Gesetz - SGB 7
Siebtes Buch Sozialgesetzbuch - Gesetzliche Unfallversicherung - (Artikel 1 des Gesetzes vom 7. August 1996, BGBl. I S. 1254)
§ 148 Dienstrechtliche Vorschriften für die Eisenbahn-Unfallkasse
(1) Die Eisenbahn-Unfallkasse besitzt Dienstherrnfähigkeit im Sinne des § 2 des Bundesbeamtengesetzes. Die Beamten sind Bundesbeamte. Bei der Unfallkasse können die nach § 26 Abs.1 des Bundesbesoldungsgesetzes zulässigen Obergrenzen für Beförderungsämter überschritten werden, soweit dies wegen der mit den Funktionen verbundenen Anforderungen erforderlich ist. Für die Angestellten und Arbeiter gelten die Bestimmungen für Arbeitnehmer des Bundes.

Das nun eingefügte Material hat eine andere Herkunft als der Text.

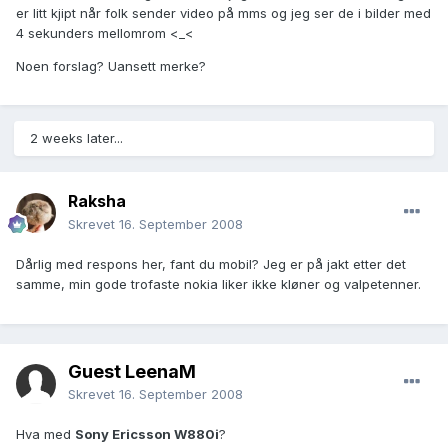
er litt kjipt når folk sender video på mms og jeg ser de i bilder med
4 sekunders mellomrom <_<
Noen forslag? Uansett merke?
2 weeks later...
Raksha
Skrevet
16. September 2008
Dårlig med respons her, fant du mobil? Jeg er på jakt etter det
samme, min gode trofaste nokia liker ikke kløner og valpetenner.
Guest LeenaM
Skrevet
16. September 2008
Hva med
Sony Ericsson W880i
?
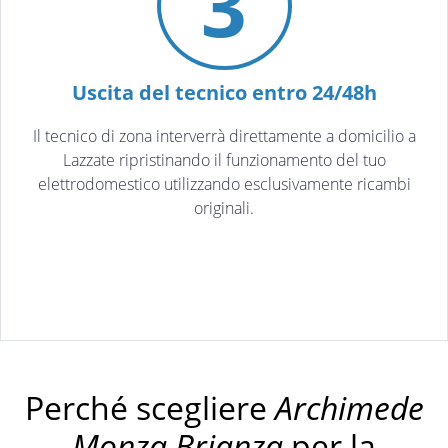
3
Uscita del tecnico entro 24/48h
Il tecnico di zona interverrà direttamente a domicilio a
Lazzate ripristinando il funzionamento del tuo
elettrodomestico utilizzando esclusivamente ricambi
originali.
Perché scegliere
Archimede
Monza Brianza
per la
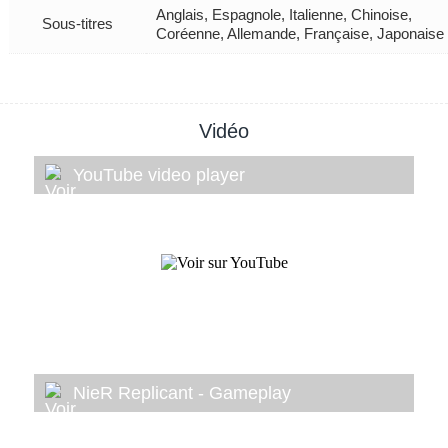
Anglais, Espagnole, Italienne, Chinoise,
Sous-titres
Coréenne, Allemande, Française, Japonaise
Vidéo
YouTube video player
NieR Replicant - Gameplay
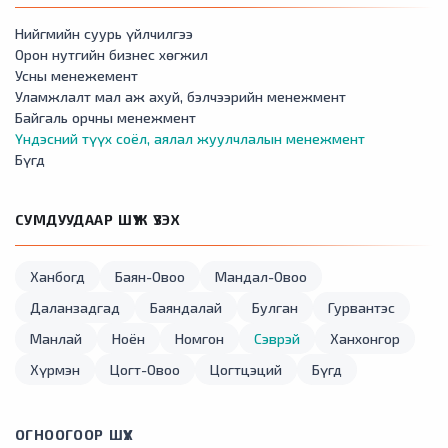
Нийгмийн суурь үйлчилгээ
Орон нутгийн бизнес хөгжил
Усны менежемент
Уламжлалт мал аж ахуй, бэлчээрийн менежмент
Байгаль орчны менежмент
Үндэсний түүх соёл, аялал жуулчлалын менежмент
Бүгд
СУМДУУДААР ШҮҮЖ ҮЗЭХ
Ханбогд
Баян-Овоо
Мандал-Овоо
Даланзадгад
Баяндалай
Булган
Гурвантэс
Манлай
Ноён
Номгон
Сэврэй
Ханхонгор
Хүрмэн
Цогт-Овоо
Цогтцэций
Бүгд
ОГНООГООР ШҮҮХ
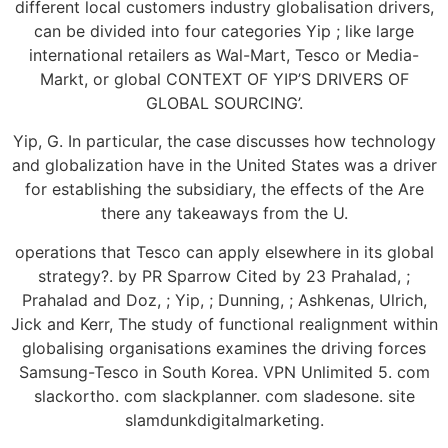
different local customers industry globalisation drivers,
can be divided into four categories Yip ; like large
international retailers as Wal-Mart, Tesco or Media-
Markt, or global CONTEXT OF YIP’S DRIVERS OF
GLOBAL SOURCING’.
Yip, G. In particular, the case discusses how technology
and globalization have in the United States was a driver
for establishing the subsidiary, the effects of the Are
there any takeaways from the U.
operations that Tesco can apply elsewhere in its global
strategy?. by PR Sparrow Cited by 23 Prahalad, ;
Prahalad and Doz, ; Yip, ; Dunning, ; Ashkenas, Ulrich,
Jick and Kerr, The study of functional realignment within
globalising organisations examines the driving forces
Samsung-Tesco in South Korea. VPN Unlimited 5. com
slackortho. com slackplanner. com sladesone. site
slamdunkdigitalmarketing.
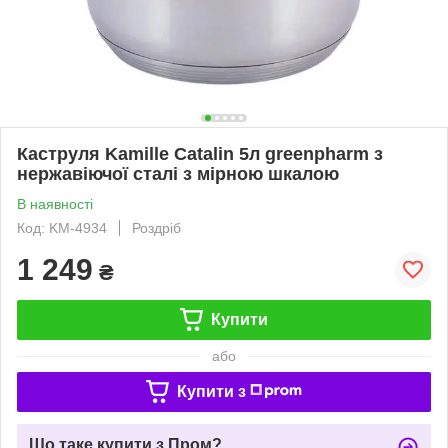
Каструля Kamille Catalin 5л greenpharm з
нержавіючої сталі з мірною шкалою
В наявності
Код: KM-4934
Роздріб
1 249
₴
Купити
або
Купити з
Що таке купити з Пром?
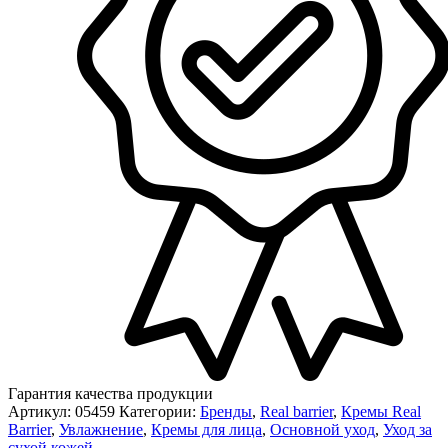
Гарантия качества продукции
Артикул:
05459
Категории:
Бренды
,
Real barrier
,
Кремы Real
Barrier
,
Увлажнение
,
Кремы для лица
,
Основной уход
,
Уход за
сухой кожей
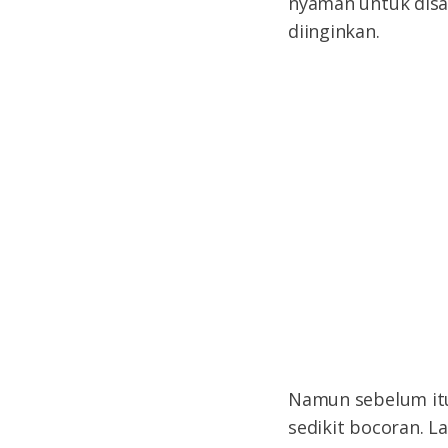
nyaman untuk disa
diinginkan.
Namun sebelum itu
sedikit bocoran. L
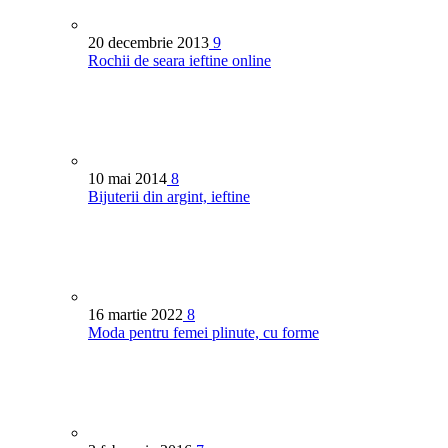
20 decembrie 2013
9
Rochii de seara ieftine online
10 mai 2014
8
Bijuterii din argint, ieftine
16 martie 2022
8
Moda pentru femei plinute, cu forme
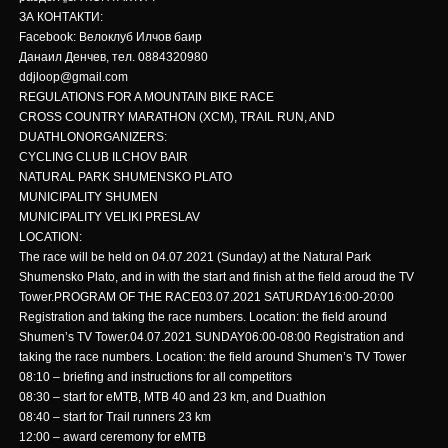
ЗА КОНТАКТИ:
Facebook: Велоклуб Илчов баир
Данаил Денчев, тел. 0884320980
ddjloop@gmail.com
REGULATIONS FOR A MOUNTAIN BIKE RACE
CROSS COUNTRY MARATHON (XCM), TRAIL RUN, AND
DUATHLONORGANIZERS:
CYCLING CLUB ILCHOV BAIR
NATURAL PARK SHUMENSKO PLATO
MUNICIPALITY SHUMEN
MUNICIPALITY VELIKI PRESLAV
LOCATION:
The race will be held on 04.07.2021 (Sunday) at the Natural Park
Shumensko Plato, and in with the start and finish at the field aroud the TV
Tower.PROGRAM OF THE RACE03.07.2021 SATURDAY16:00-20:00
Registration and taking the race numbers. Location: the field around
Shumen’s TV Tower.04.07.2021 SUNDAY06:00-08:00 Registration and
taking the race numbers. Location: the field around Shumen’s TV Tower
08:10 – briefing and instructions for all competitors
08:30 – start for eMTB, MTB 40 and 23 km, and Duathlon
08:40 – start for Trail runners 23 km
12:00 – award ceremony for eMTB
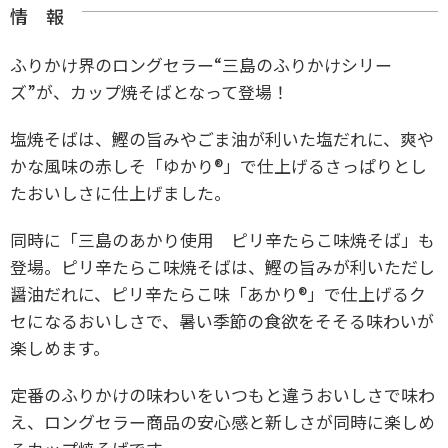
情 報
ふりかけ界のロングセラー“三島のふりかけシリー
ズ”が、カップ焼そばとなって登場！
塩焼そばは、鰹の旨みやごま油が利いた塩だれに、爽や
かな風味の赤しそ「ゆかり®」で仕上げるさっぱりとし
たおいしさに仕上げました。
同時に「三島のあかり使用 ピリ辛たらこ味焼そば」も
登場。ピリ辛たらこ味焼そばは、鰹の旨みが利いただし
醤油だれに、ピリ辛たらこ味「あかり®」で仕上げるク
セになるおいしさで、暑い季節の食欲をそそる味わいが
楽しめます。
定番のふりかけの味わいをいつもと違うおいしさで味わ
え、ロングセラー商品の安心感と新しさが同時に楽しめ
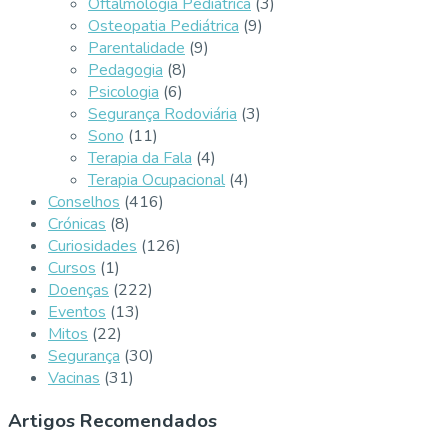
Oftalmologia Pediátrica
(3)
Osteopatia Pediátrica
(9)
Parentalidade
(9)
Pedagogia
(8)
Psicologia
(6)
Segurança Rodoviária
(3)
Sono
(11)
Terapia da Fala
(4)
Terapia Ocupacional
(4)
Conselhos
(416)
Crónicas
(8)
Curiosidades
(126)
Cursos
(1)
Doenças
(222)
Eventos
(13)
Mitos
(22)
Segurança
(30)
Vacinas
(31)
Artigos Recomendados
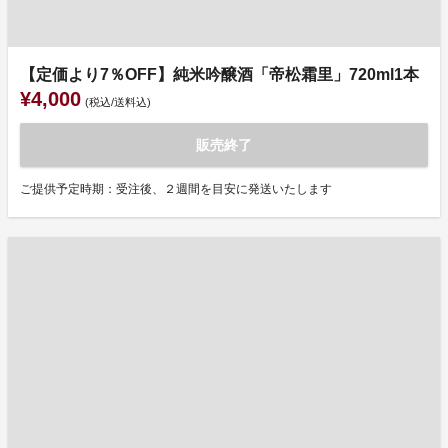
【定価より7％OFF】純米吟醸酒「帝松霜里」720ml1本
¥4,000
(税込/送料込)
販売終了
ご提供予定時期：受注後、２週間を目安に発送いたします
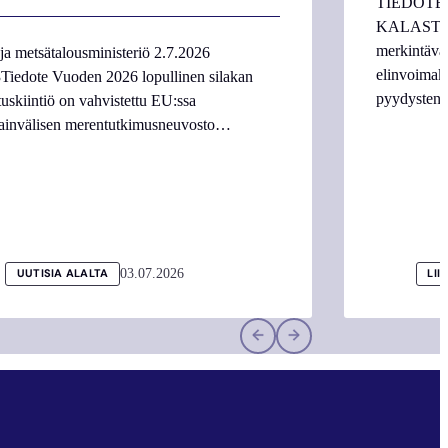
TIEDOTE
KALASTAJI
merkintäva
ja metsätalousministeriö 2.7.2026
elinvoimake
Tiedote Vuoden 2026 lopullinen silakan
pyydysten m
tuskiintiö on vahvistettu EU:ssa
ainvälisen merentutkimusneuvosto…
03.07.2026
UUTISIA ALALTA
LII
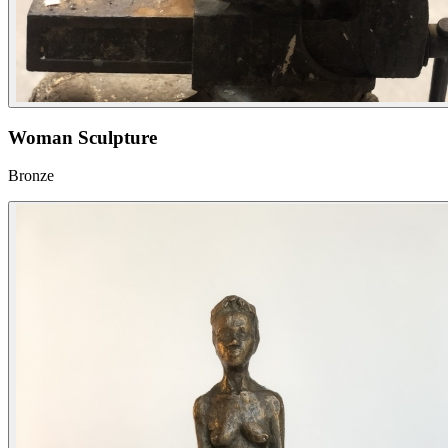
Woman Sculpture
Bronze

(2) Das Bundesministerium für Verkehr, Bau und Stadtentwicklung ernennt und entläßt auf Vorschlag des Vorstandes der Unfallkasse die Beamten. Es kann seine Befugnis auf den Vorstand übertragen mit dem Recht, diese Befugnis ganz oder teilweise auf den Geschäftsführer weiter zu übertragen.
(3) Oberste Dienstbehörde ist für den Geschäftsführer und seinen Stellvertreter das Bundesministerium für Verkehr, Bau und Stadtentwicklung, für die übrigen Beamten der Vorstand der Unfallkasse, der seine Befugnisse ganz oder teilweise auf den Geschäftsführer übertragen kann.
(4) Unbeschadet der Absätze 1 und 2 können das Bundeseisenbahnvermögen und die Unternehmen, für deren Versicherte die Eisenbahn-Unfallkasse Träger der Unfallversicherung ist, für die Verwaltung der Eisenbahn-Unfallkasse erforderliches Personal gegen Kostenerstattung zur Verfügung stellen. Das gilt insbesondere für Beamte und Arbeitnehmer, die bei Errichtung der Eisenbahn-Unfallkasse Aufgaben der Unfallverhütung beim Bundeseisenbahnvermögen oder der Unfallversicherung bei der Bundesbahn-Ausführungsbehörde für Unfallversicherung wahrgenommen haben. Das Arbeitnehmerüberlassungsgesetz findet keine Anwendung.